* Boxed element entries
------------

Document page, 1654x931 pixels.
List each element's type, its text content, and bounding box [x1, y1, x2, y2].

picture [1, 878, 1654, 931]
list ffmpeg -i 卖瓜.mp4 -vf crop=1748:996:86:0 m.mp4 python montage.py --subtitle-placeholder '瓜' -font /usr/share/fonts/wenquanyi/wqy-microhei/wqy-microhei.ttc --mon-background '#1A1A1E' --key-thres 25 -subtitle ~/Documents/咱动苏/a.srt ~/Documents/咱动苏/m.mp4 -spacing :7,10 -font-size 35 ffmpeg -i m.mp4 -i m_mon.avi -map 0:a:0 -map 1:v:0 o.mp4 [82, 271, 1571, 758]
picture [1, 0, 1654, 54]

------------

* Your instructions
Convert every line of the records into a JSON list of strings, one string per line, dropping any blank lines.

* Worked solution
[
  "Document page, 1654x931 pixels.",
  "List each element's type, its text content, and bounding box [x1, y1, x2, y2].",
  "picture [1, 878, 1654, 931]",
  "list ffmpeg -i 卖瓜.mp4 -vf crop=1748:996:86:0 m.mp4 python montage.py --subtitle-placeholder '瓜' -font /usr/share/fonts/wenquanyi/wqy-microhei/wqy-microhei.ttc --mon-background '#1A1A1E' --key-thres 25 -subtitle ~/Documents/咱动苏/a.srt ~/Documents/咱动苏/m.mp4 -spacing :7,10 -font-size 35 ffmpeg -i m.mp4 -i m_mon.avi -map 0:a:0 -map 1:v:0 o.mp4 [82, 271, 1571, 758]",
  "picture [1, 0, 1654, 54]"
]